-- INPUT MATERIAL --

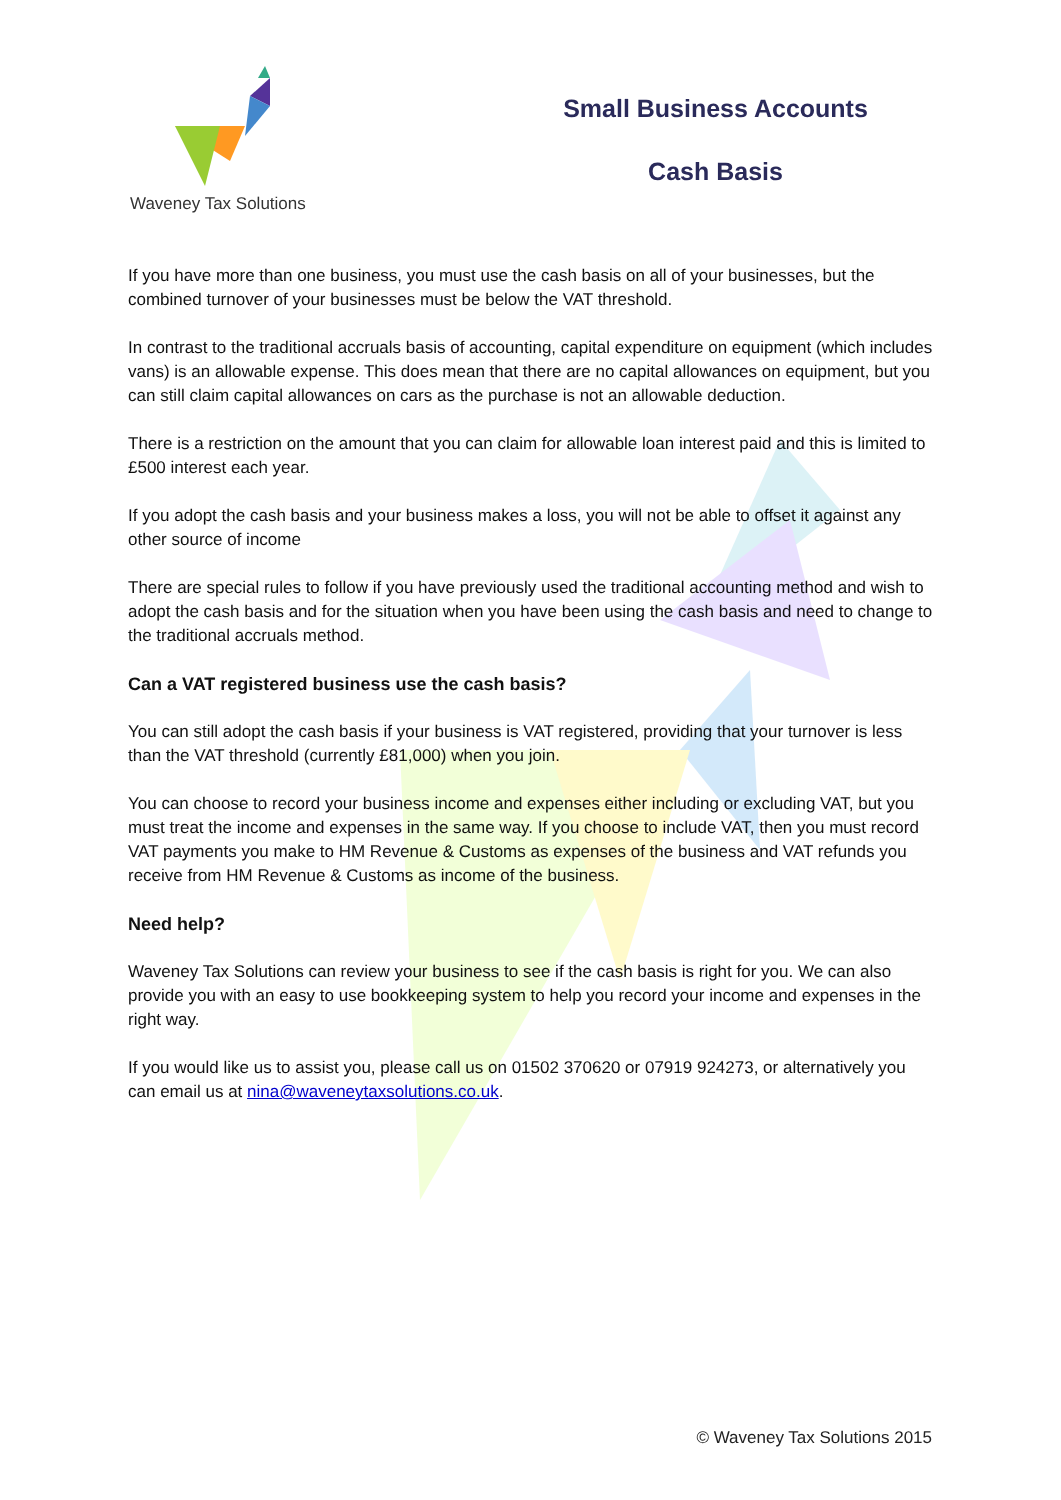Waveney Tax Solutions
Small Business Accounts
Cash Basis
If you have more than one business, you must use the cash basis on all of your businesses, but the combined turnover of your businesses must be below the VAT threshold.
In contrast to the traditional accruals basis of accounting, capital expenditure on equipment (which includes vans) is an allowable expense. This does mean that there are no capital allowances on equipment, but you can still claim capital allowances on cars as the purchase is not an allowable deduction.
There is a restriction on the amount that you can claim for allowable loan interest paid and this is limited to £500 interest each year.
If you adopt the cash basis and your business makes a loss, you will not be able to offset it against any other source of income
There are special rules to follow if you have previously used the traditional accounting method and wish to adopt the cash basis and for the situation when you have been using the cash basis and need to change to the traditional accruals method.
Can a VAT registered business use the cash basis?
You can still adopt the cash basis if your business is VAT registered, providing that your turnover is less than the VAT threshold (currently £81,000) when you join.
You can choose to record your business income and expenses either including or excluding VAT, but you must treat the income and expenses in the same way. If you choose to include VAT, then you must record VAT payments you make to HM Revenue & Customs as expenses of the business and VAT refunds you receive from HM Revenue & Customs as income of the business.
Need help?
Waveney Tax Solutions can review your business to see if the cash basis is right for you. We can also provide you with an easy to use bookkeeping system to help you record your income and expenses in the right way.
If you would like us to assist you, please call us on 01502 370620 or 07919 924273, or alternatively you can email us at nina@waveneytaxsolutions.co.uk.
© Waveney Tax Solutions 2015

-- EXERCISE DIRECTIONS --
Pull every line containing "than" from the material above.

-- EXERCISE RESULT --
If you have more than one business, you must use the cash basis on all of your businesses, but the combined turnover of your businesses must be below the VAT threshold.
You can still adopt the cash basis if your business is VAT registered, providing that your turnover is less than the VAT threshold (currently £81,000) when you join.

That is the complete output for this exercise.